How Are Elite College Admissions Affecting Niche Sports?

A confusing time for some sports, magnified by the pandemic

Fencing: European Championship
European Championship, Sabre Team, Men, Final, Germany - Hungary.
Marius Becker/picture alliance via Getty Images

Editor’s note 11/2/2020: In a nearly unprecedented move, the Atlantic yesterday issued a full retraction of the article discussed below. You can read an explanation here.

Sports like squash, water polo and fencing might not seem as competitive to some readers as the likes of football or basketball — but that might not be the case if you’re a student looking for admissions to an elite university. A new article by Ruth S. Barrett at The Atlantic traces the ways that niche sports have become the grounds for increased competitiveness among certain groups, and how COVID-19 might substantially change that landscape.

What does that translate to, in practical terms? Barrett quotes a parent from Darien, Connecticut lamenting a societal shift in their community. “There’s no more school. There’s no more church. No more friends,” they said. “We gave it all up for squash.”

As Barrett writes, this increased competitiveness exists for a reason. “The special boost for recruited athletes, known as preferential admission, can be equivalent to hundreds of SAT points,” Barrett notes. But there can also be downsides to this — the article explores the case of someone whose commitment to lacrosse hit a snag when their preferred colleges didn’t offer it as a sport.

The article suggests that the pandemic — which has shifted the landscape of collegiate sports considerably already — might further transform existing trends in this world.
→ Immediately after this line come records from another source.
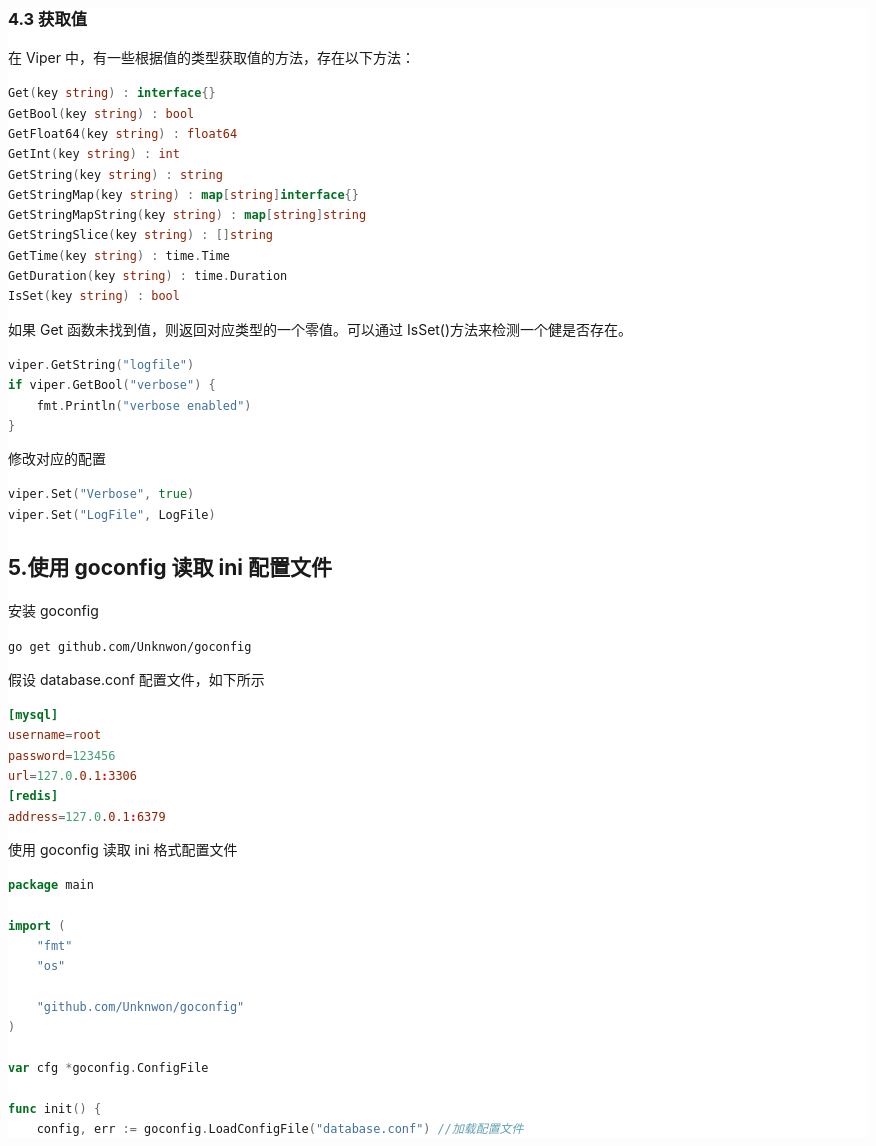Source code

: ### 4.3 获取值

在 Viper 中，有一些根据值的类型获取值的方法，存在以下方法：

```go
Get(key string) : interface{}
GetBool(key string) : bool
GetFloat64(key string) : float64
GetInt(key string) : int
GetString(key string) : string
GetStringMap(key string) : map[string]interface{}
GetStringMapString(key string) : map[string]string
GetStringSlice(key string) : []string
GetTime(key string) : time.Time
GetDuration(key string) : time.Duration
IsSet(key string) : bool
```

如果 Get 函数未找到值，则返回对应类型的一个零值。可以通过 IsSet()方法来检测一个健是否存在。

```go
viper.GetString("logfile")
if viper.GetBool("verbose") {
    fmt.Println("verbose enabled")
}
```

修改对应的配置

```go
viper.Set("Verbose", true)
viper.Set("LogFile", LogFile)
```

## 5.使用 goconfig 读取 ini 配置文件

安装 goconfig

```sh
go get github.com/Unknwon/goconfig
```

假设 database.conf 配置文件，如下所示

```conf
[mysql]
username=root
password=123456
url=127.0.0.1:3306
[redis]
address=127.0.0.1:6379

```

使用 goconfig 读取 ini 格式配置文件

```go
package main

import (
	"fmt"
	"os"

	"github.com/Unknwon/goconfig"
)

var cfg *goconfig.ConfigFile

func init() {
	config, err := goconfig.LoadConfigFile("database.conf") //加载配置文件
```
Barrett writes that the existing system has begun to calcify: “alpha sports parents followed the rules — at least those of the meritocracy — only to discover that they’d built the 80th- or 90th-best lacrosse midfielder in the country.”

It’s a sobering look at another facet of how the push for admissions at elite universities can have unexpected consequences — and that’s before you factor in the presence of the pandemic.